From the line with "right knee: (525, 419)" through the line with "left back paw: (599, 528)", inclusive, return each line of the data below exactly and leave the rest out.

Bounding box coordinate data:
══════════════════════════════
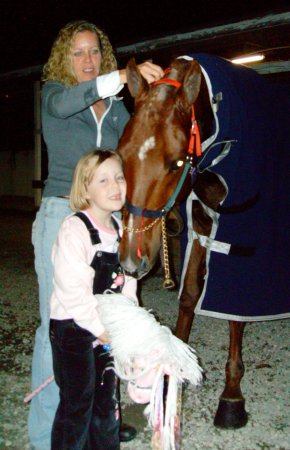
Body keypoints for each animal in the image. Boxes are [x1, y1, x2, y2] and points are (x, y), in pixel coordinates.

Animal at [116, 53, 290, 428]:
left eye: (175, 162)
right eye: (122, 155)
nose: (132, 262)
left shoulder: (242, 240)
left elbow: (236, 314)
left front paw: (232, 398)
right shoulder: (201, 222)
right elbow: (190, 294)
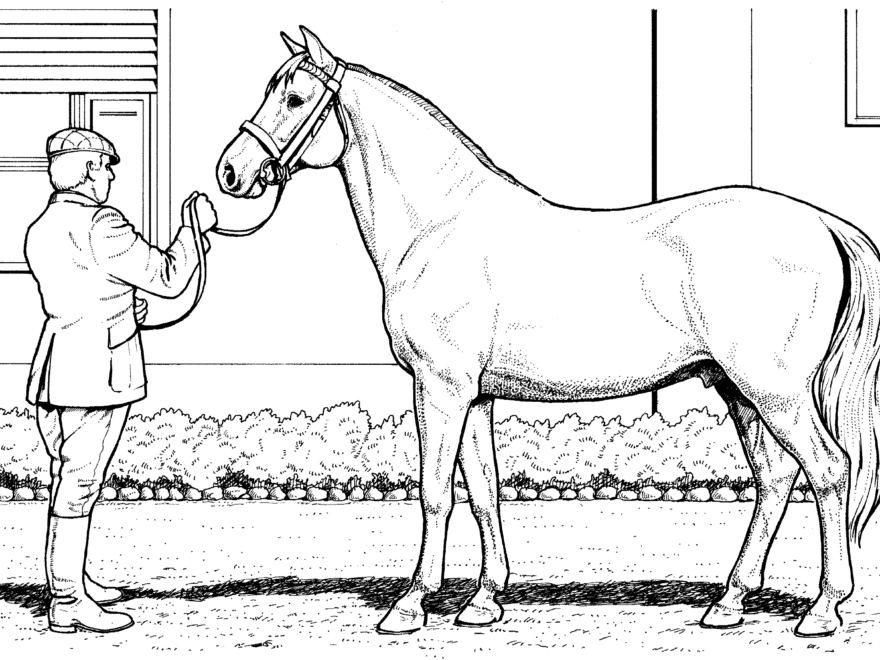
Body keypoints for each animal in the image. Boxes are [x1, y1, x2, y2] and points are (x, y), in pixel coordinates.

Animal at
══════════════════════════════
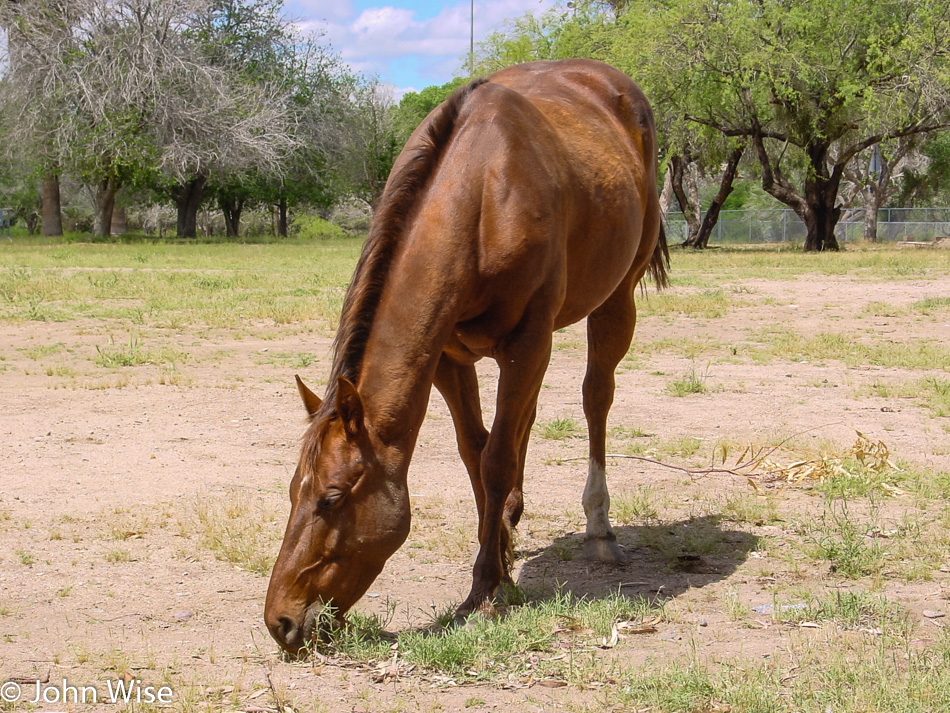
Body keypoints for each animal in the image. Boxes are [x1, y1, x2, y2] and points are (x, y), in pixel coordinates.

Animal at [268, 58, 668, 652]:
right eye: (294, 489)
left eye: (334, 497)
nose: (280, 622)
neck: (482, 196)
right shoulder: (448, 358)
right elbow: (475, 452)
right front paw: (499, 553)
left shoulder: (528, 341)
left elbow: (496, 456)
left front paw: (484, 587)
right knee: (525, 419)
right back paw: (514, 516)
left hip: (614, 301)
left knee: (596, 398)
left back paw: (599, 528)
══════════════════════════════
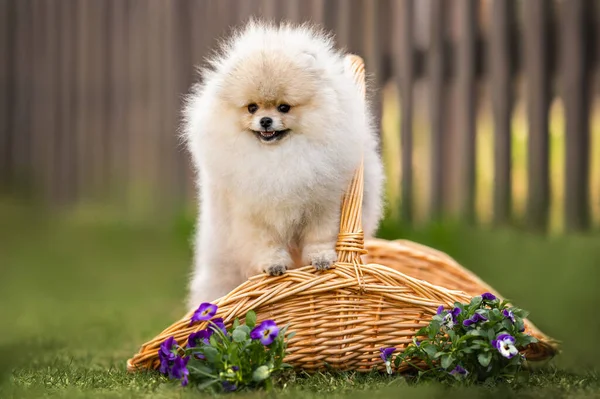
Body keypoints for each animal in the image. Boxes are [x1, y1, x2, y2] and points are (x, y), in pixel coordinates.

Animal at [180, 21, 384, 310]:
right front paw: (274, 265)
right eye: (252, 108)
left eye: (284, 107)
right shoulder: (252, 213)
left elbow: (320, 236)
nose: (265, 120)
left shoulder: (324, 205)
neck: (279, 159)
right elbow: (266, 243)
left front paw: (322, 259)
══════════════════════════════
RESPONSE TO THE EXERCISE.
right knee: (525, 419)
right back paw: (514, 516)
left hip: (614, 301)
left knee: (596, 398)
left back paw: (599, 528)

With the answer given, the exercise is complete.